William Schallert, an actor who played Patty Duke’s father — and uncle — in her 1960s sitcom and led a long, contentious strike for actors, died May 8 at his home in Pacific Palisades, Calif. He was 93.
His son, Edwin Schallert, confirmed the death but did not disclose the cause.
Mr. Schallert was usually seen in supporting roles, but his lean, friendly face was familiar to baby boomers for roles in two classic sitcoms — as a teacher to Dwayne Hickman and his pals in “The Many Loves of Dobie Gillis” and as the dad in “The Patty Duke Show.”
“The Patty Duke Show” (1963-1966) was challenging for Duke, who had already achieved stardom on Broadway as the young Helen Keller in “The Miracle Worker” and repeated the role in the film, winning her an Oscar for supporting actress. (Duke died in March at age 69.)
In the television series, she played a double role, as Patty Lane, a typical American teenager, and her cultured cousin Cathy, who lives with Patty’s family. Cathy was newly arrived from overseas, where, the theme song told viewers, she “adores a minuet, the Ballets Russes and crepes suzette.” Patty, meanwhile, just likes rock-and-roll and hot dogs.
Mr. Schallert was cast as Patty’s harried father (and Cathy’s uncle), who was confused by the look-alike girls.
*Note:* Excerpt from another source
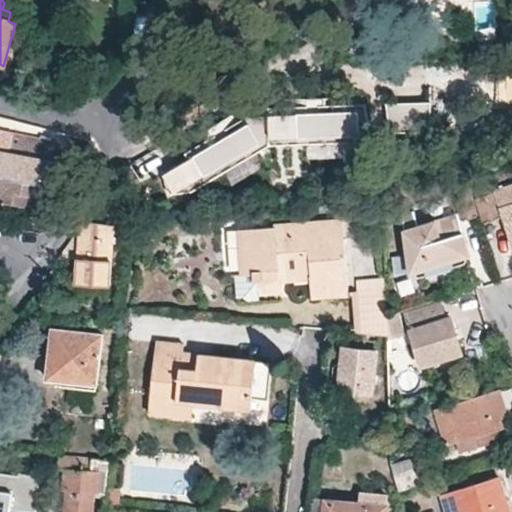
[(373,113),(276,113),(276,140),(311,140),(311,163),(345,162),(345,146),(373,145),(373,113)]
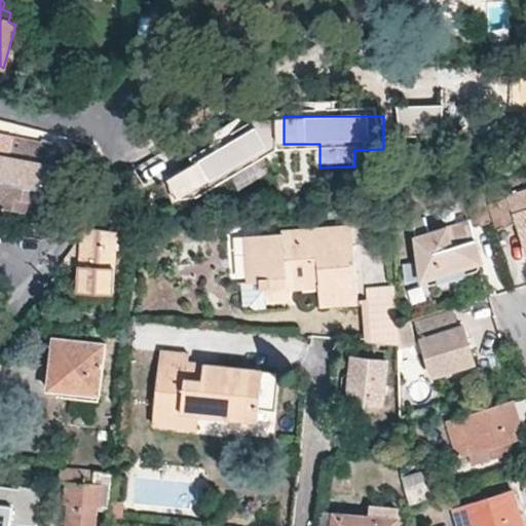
[(267,154),(257,130),(172,171),(185,198),(224,180),(232,196),(264,181),(255,160),(267,154)]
He was similarly frustrated as Mr. Pomfritt, the English teacher on “Dobie Gillis.” The show, which ran from 1959 to 1963, starred Hickman as a teenager comically yearning for the perfect girl and featured a strong supporting cast including Bob Denver as his beatnik pal Maynard. “You ready, my young barbarians?” Mr. Pomfritt would ask his students, comically pining for the days of corporal punishment in the classroom.
In 1979, Mr. Schallert was elected president of the 46,000-member Screen Actors Guild. The next year, he led the union as it staged a 13-week strike over such issues as actors’ pay for films made for the then-new cable television industry.
He told the Los Angeles Times his message to actors was that “we have to respect ourselves as artists” and recalled the pre-union days when actors were sometimes expected to work until midnight and be back at work six hours later.
Mr. Schallert was defeated in his bid for a second two-year term as SAG president in 1981 by “Lou Grant” star Ed Asner, who had strongly criticized the agreement the union had reached to end the strike. Asner ran into his own controversies as SAG chief by taking stands critical of U.S. foreign policy, and he decided not to seek a third term in 1985. He was succeeded by none other than Mr. Schallert’s former screen daughter, Duke.
Mr. Schallert said in 2008 that his greatest accomplishment as SAG president was the formation of a committee for performers with disabilities. “We had established committees for all of the various ethnic minorities, women and seniors,” he said. “I’m a big beneficiary of that right now because I’m 85 and I still work.”
William Joseph Schallert was born in Los Angeles on July 6, 1922. His father, Edwin Francis Schallert, was Los Angeles Times drama editor from 1919 to 1958.
Mr. Schallert attended the University of California at Los Angeles and went to England on a Fulbright scholarship in 1952. He studied repertory theater and lectured on American theater at the University of Oxford.
His wife, actress Leah Waggner, died in 2015. Besides his son Edwin, survivors include three other sons and seven grandchildren, the New York Times reported.
At the start of his career, Mr. Schallert was a founding member of the Circle Theater in Hollywood. The director was Charlie Chaplin, whose son Sydney was a cast member.
In all, Mr. Schallert appeared in hundreds of movies, television series and specials, playing characters and walk-ons. Among his later TV roles were guest shots on “Desperate Housewives” and “True Blood.” In 2008, he played Supreme Court Justice John Paul Stevens in “Recount,” HBO’s Emmy-winning dramatization of the 2000 presidential election.
He also played such real-life figures such as Gen. Mark Clark in the 1979 miniseries “Ike: The War Years” and Gen. Robert E. Lee in the 1986 miniseries “North and South, Book II.”
In an interview with the Los Angeles Times in 1966, Mr. Schallert lamented being cast as “the second man through the door,” or supporting player.
“I did come close to a lead once,” he said. “This was a pilot I made for a series named ‘Filbert.’ But when the producers calculated the series would cost $75,000 per episode, they figured a top name would be needed in the lead to assure success. So they gave up the project. It was a hard pill to swallow.”